I guess not, this is just a case of redundancy, but at same time I don’t find well defined notions of degeneracy and redundancy in biological systems as in case of engineering design where we have well established definitions.
Well, I guess what I was trying to say was that if the authors claim there is redundancy in biological systems, they either use the term incorrectly and mean degeneracy, or they don’t understand evolutionary theory. Redundant genes will accumulate mutations and alter/lose function over time (become degenerate). There are some theoretical conditions under which you can get redundancy in gene networks, but I’m not sure how realistic they are: http://www.ncbi.nlm.nih.gov/pubmed/9217155
Apologies if this is a very newbie type question, but is there a numerical measure of degeneracy? Are certain pathways “more degenerate” than others? Do certain organisms/cell types have greater levels of degeneracy?

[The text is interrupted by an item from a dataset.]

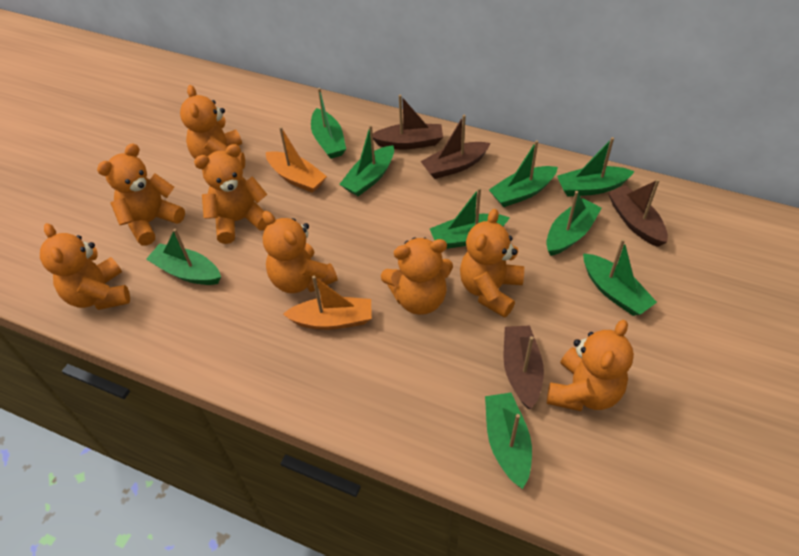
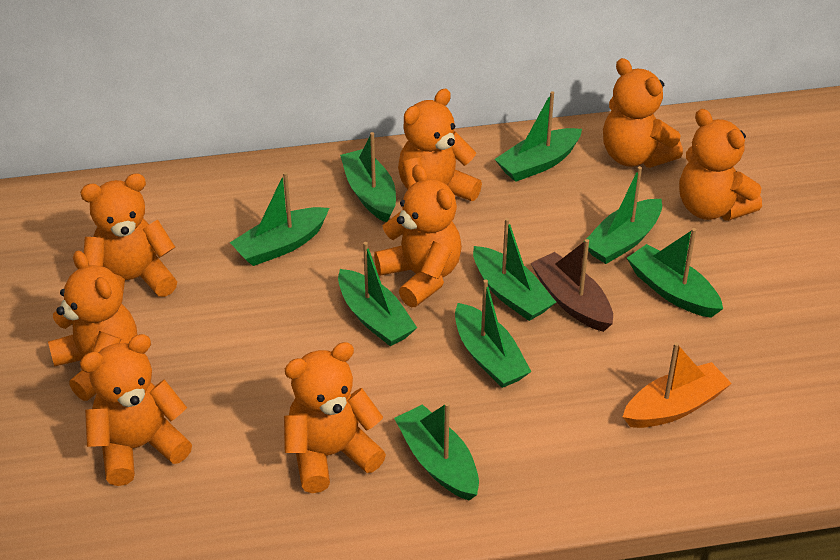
brown boat: 4 -> 1
orange boat: 2 -> 1

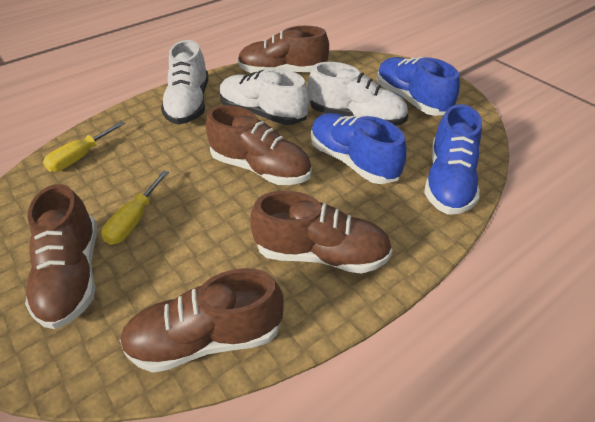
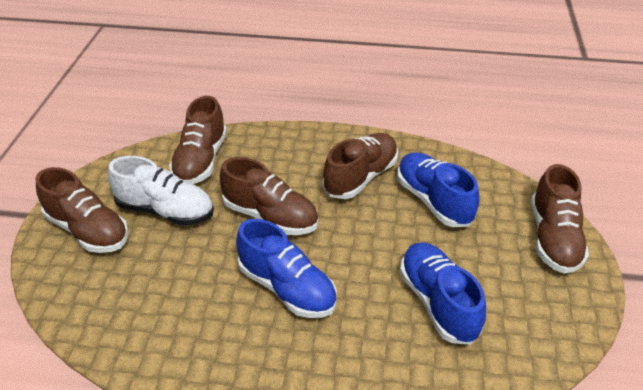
white shoe: 3 -> 1
yellow screwdriver: 2 -> 0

@Ben there are few proposed measures, for example use of information theoretical approach which can estimate degeneracy and redundancy of a system in terms mutual information. http://www.pnas.org/content/96/6/3257.full suggests “degeneracy is high for systems in which many different elements can affect the output in a similar way and at the same time can have independent effects”
This is an interesting but not necessarily novel theoretical view about the true complexity of life forms. The most successful plant breeder in Canada in the past century pointed out that most of the traits he was dealing with did not obey mendelian laws. He raised this protest in 1910, when the laws of Mendel were becoming the focus of most research in genetics and heredity. For nearly a century scientists were perhaps too attracted by the simplicity and beauty of the Mendelian theory – and later by the DNA based models – to pay attention to the complexity of the real case. This is why the vast majority could not understand McClintock. We are still far from ready to claim we have a coherent theory about heredity and about the mechanisms of life. The network properties that are under investigation (many articles dealing with this) provide a picture of a system that is more adaptable to environmental stresses and has broader diversity of evolutionary mechanisms than what the Mendelian model could support.